52. Bundesmeisterschaften im Rettungsschwimmen

Siegerehrung
Maria Enzersdorf: BSFZ Südstadt | Am Sonntag Nachmittag gingen, mit würdigenden Worten des Bundesministers Doskozil, die 52. Österreichischen Meisterschaften im Rettungsschwimmen nach 3 Wettkampftagen zu Ende. Schwimmerinnen aus Niederösterreich, St. Pölten, Pottendorf und Tulln, stellten sich den Herausforderungen in 8 Einzel- und Mannschaftsbewerben. Erneut konnten die Tullner Schwimmer, Daniel Berger, Christoph Einsiedl, Raphael Gurschl und Jakob Hirsch sich in allen Disziplinen behaupten. In der Team-Gesamtwertung belegten die mittlerweile routinierten Tullner den hervorragenden 3. Platz. In mehreren Mannschaftsbewerben gingen dieser Gesamtplatzierung 2. Plätze sowie in der Disziplin "Rescue Tube Rescue" sogar der 1. Platz voraus. Besonders erfreulich, dass es Christoph Einsiedl in einer Einzelwertung "Surfrace"gelang den den 1. Platz zu erkämpfen. Ebenso bemerkenswert die Einzelleistung von Jakob Hirsch mit Platz 3 in der Einzelwertung "Board Race". Heuer starteten auch Leonie Schiefer und Katharina Berger in der Damen Jugendklasse. Die starke Besetzung brachte die beiden Newcomerinnen nicht in Verlegenheit.
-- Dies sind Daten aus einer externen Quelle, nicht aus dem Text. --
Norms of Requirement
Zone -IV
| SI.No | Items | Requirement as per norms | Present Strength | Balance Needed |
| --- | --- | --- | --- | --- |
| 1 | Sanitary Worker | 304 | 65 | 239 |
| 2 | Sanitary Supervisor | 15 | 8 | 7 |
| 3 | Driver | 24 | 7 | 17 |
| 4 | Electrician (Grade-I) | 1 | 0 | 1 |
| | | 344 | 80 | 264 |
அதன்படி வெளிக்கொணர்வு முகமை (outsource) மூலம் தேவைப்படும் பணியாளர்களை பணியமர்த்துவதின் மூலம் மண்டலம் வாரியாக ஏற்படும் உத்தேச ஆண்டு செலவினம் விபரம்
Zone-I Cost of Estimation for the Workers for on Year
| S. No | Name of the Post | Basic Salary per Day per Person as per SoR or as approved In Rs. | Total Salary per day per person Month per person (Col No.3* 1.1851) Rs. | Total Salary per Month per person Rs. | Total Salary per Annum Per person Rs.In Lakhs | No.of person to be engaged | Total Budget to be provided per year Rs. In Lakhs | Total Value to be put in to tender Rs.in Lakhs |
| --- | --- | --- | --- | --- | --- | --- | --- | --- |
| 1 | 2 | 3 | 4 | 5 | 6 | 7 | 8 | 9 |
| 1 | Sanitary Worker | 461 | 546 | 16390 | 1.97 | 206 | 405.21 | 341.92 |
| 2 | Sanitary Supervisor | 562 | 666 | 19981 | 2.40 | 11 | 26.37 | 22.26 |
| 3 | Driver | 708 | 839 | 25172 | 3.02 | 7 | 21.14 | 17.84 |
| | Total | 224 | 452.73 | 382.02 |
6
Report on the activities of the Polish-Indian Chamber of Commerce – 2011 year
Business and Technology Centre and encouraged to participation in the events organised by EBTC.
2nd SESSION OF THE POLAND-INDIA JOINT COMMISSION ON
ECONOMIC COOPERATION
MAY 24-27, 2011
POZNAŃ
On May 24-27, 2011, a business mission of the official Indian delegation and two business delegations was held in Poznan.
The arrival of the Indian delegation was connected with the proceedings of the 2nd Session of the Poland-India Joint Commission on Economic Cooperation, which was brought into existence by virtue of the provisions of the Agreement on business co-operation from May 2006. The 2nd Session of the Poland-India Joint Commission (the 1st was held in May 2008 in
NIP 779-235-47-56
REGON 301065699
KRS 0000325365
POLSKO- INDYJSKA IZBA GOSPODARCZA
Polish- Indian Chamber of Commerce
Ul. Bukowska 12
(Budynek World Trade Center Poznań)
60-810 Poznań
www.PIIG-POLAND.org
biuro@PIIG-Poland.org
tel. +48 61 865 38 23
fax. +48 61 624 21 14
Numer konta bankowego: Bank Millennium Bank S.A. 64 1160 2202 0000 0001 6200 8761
Als jüngste Teilnehmerinnen konnten sie sich im Mittelfeld hervorragend platzieren.
Die diesjährigen Meisterschaften fanden im Bundessportzentrum in der Südstadt statt. Als Ausrichter der durch die ARGE Wasserrettung (Arbeitsgemeinschaft Wasserrettung) veranstalteten Meisterschaften fungierte dieses Jahr der ASBÖ (Arbeitersamariterbund). Die Wettkämpfe konnten trotz des wechselnden Wetters planmäßig und ohne Zwischenfälle stattfinden. Der ASBÖ gab sich Mühe die Wettkämpfe professionell abzuwickeln. Leider gelang dies nur eingeschränkt. Vor allem bei der Siegerehrung wurde gepatzt, ließ der Veranstalter doch die Einzelwertungen "unter den Tisch fallen" was bei den bemühten und erfolgreichen Schwimmern(inne)n, die viel Zeit und Mühe in ihr Training und die Vorbereitung der einzelnen Disziplinen investierten, Unverständnis auslöste. Teils hängende Köpfe warfen somit einen unnötigen Schatten auf die Veranstaltung. Wir gratulieren deshalb ganz besonders auch allen Sportler(inne)n zu Ihren hervorragenden Einzelleistungen.